Monday, Apr. 13, 1987

Going It Alone in the Ghetto

By Jon D. Hull/Los Angeles

Nobody fears urban crime more than the urban poor. In Watts and other rough neighborhoods of South Central Los Angeles, residents are terrorized daily by gangs and gunfire, living in a virtual war zone where murder is the leading cause of death among young men. Since 1981 residents have twice voted for higher taxes to pay for more police officers, but each time the citywide referendum was defeated by voters in the more affluent and better-policed areas of Los Angeles.

Now the ghetto may decide to go it alone. Local activists have proposed a $21 million property tax levied against South Central residents to pay for 300 additional city police officers. If the measure passes this June, it will mark the first time that residents within a section of any major U.S. city have taxed themselves to pay for more police for their own neighborhood.

The proposal is the brainchild of L.A. Councilman Robert Farrell, a South Central resident who believes his area is being shortchanged by the I've-got-mine attitude that prevails in safer parts of the city. "The levels of violent crime in South Central Los Angeles are just no longer acceptable," says Farrell. "My car has been broken into, my house has been burglarized, and my wife has been robbed at gunpoint. No other members of the city council would put up with this."

If approved by two-thirds of South Central voters, the plan will create a special tax-assessment district affecting 500,000 mostly poor residents in a 43-sq.-mi. area. The 300 new officers will be assigned to the four Los Angeles police divisions that patrol South Central. Though these outposts represent only 22% of the department's 18 divisions, they handled 44% of the city's 831 homicides last year. South Central residents are so fearful that many have expressed willingness to pay the estimated $148 annual tab for the average homeowner.
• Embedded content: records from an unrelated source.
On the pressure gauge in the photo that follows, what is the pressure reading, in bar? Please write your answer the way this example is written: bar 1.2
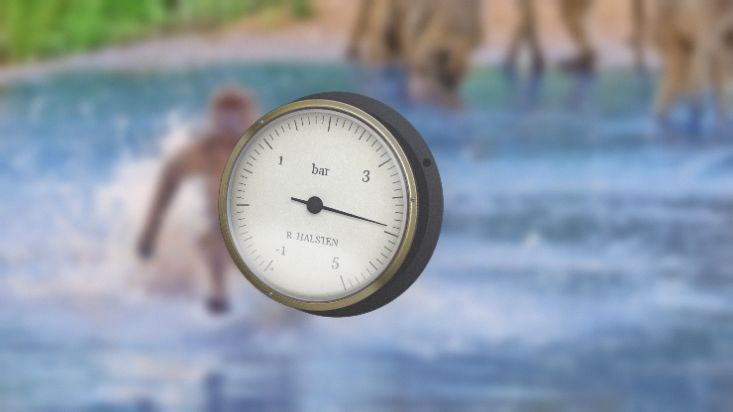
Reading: bar 3.9
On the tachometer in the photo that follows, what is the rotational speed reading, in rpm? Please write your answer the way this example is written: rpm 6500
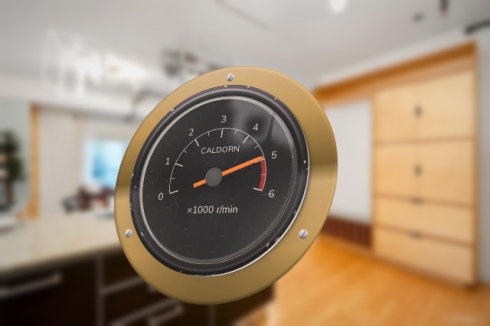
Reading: rpm 5000
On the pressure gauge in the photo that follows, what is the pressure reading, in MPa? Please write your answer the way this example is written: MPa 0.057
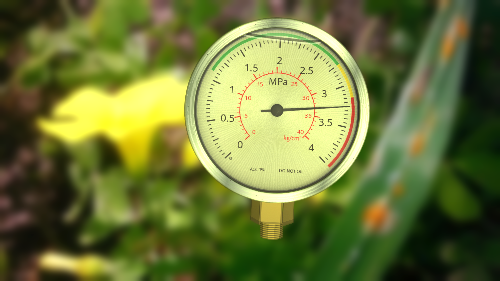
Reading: MPa 3.25
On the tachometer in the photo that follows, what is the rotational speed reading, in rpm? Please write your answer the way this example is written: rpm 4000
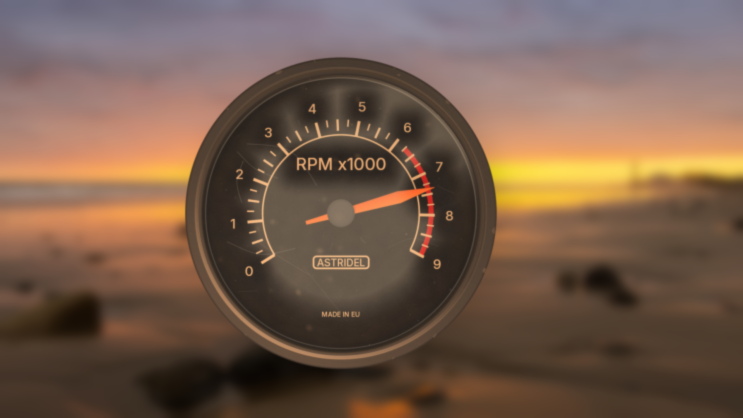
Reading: rpm 7375
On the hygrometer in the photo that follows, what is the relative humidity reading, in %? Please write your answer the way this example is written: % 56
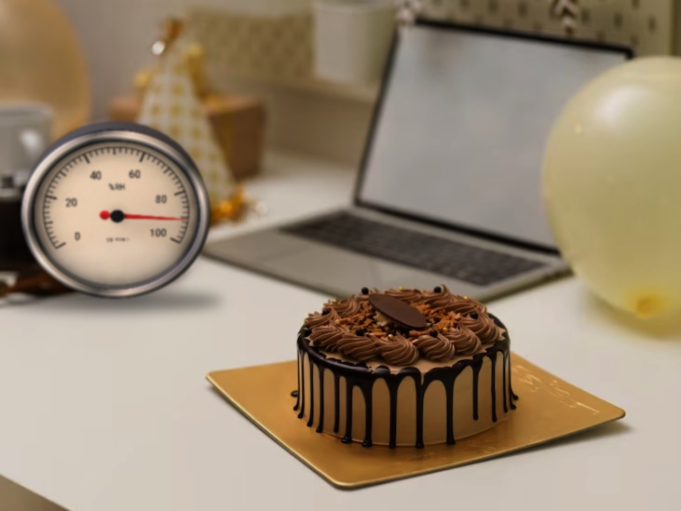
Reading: % 90
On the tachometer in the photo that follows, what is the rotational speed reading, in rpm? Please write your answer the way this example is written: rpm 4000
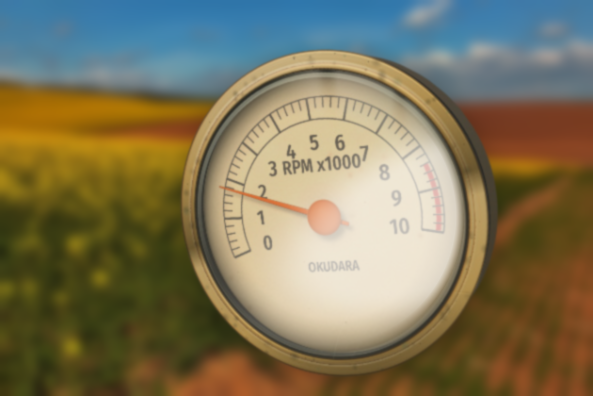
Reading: rpm 1800
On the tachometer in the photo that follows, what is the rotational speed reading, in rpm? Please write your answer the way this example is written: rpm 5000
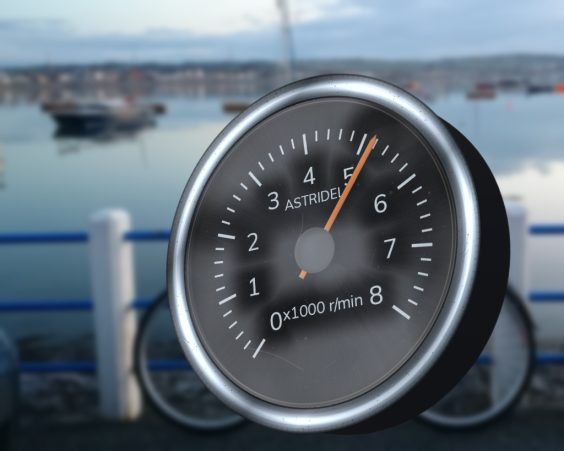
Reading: rpm 5200
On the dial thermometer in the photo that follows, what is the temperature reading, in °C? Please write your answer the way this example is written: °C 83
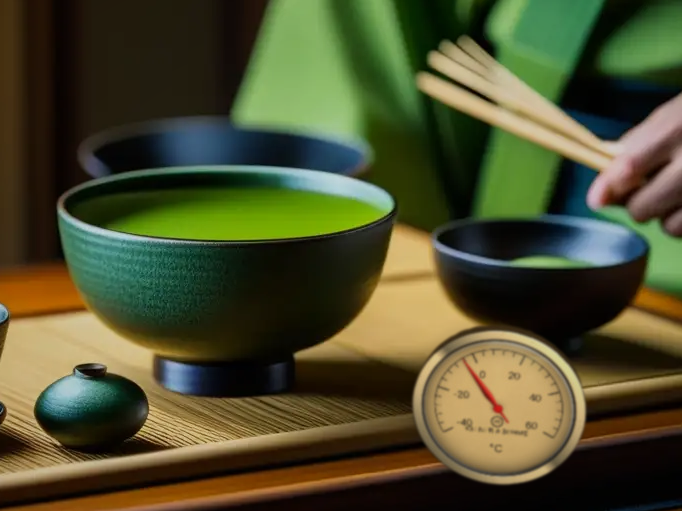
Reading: °C -4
Still, the proposal faces broad opposition, particularly from civil rights organizations. "We're redlining ourselves," says Raymond Johnson Jr., president of the Los Angeles N.A.A.C.P. "If this were proposed by a white councilman in Jackson, Miss., on the premise that it's black-on-black crime and blacks ought to pay for it, it would be a national outrage." Johnson and others argue that if well-to-do neighborhoods were to take the cue and vote to hire their own police, not to mention fire fighters, street cleaners and tree trimmers, they would be even more likely to oppose further citywide tax measures to benefit low-income areas.

But proponents argue that the alternative is for the poor to continue to suffer from crime. South Central leaders have fought for years against police- deployment patterns, which are based on a formula that considers property crimes roughly equal to violent crimes against people. This may please Porsche owners in Bel Air, but it does little to console the victims of shootings in Watts. The policy is under review by an outside consultant.

"We're confident that the study will provide for additional officers in the South Central area," says the N.A.A.C.P.'s Johnson, who threatens a lawsuit if the police department fails to take action. Two weeks ago, while South Central awaited the outcome, a bullet fired during a shoot-out between rival street gangs pierced the window of a Watts church and struck Choir & Member Dolores Allen in the head. Allen, 42, died the following day.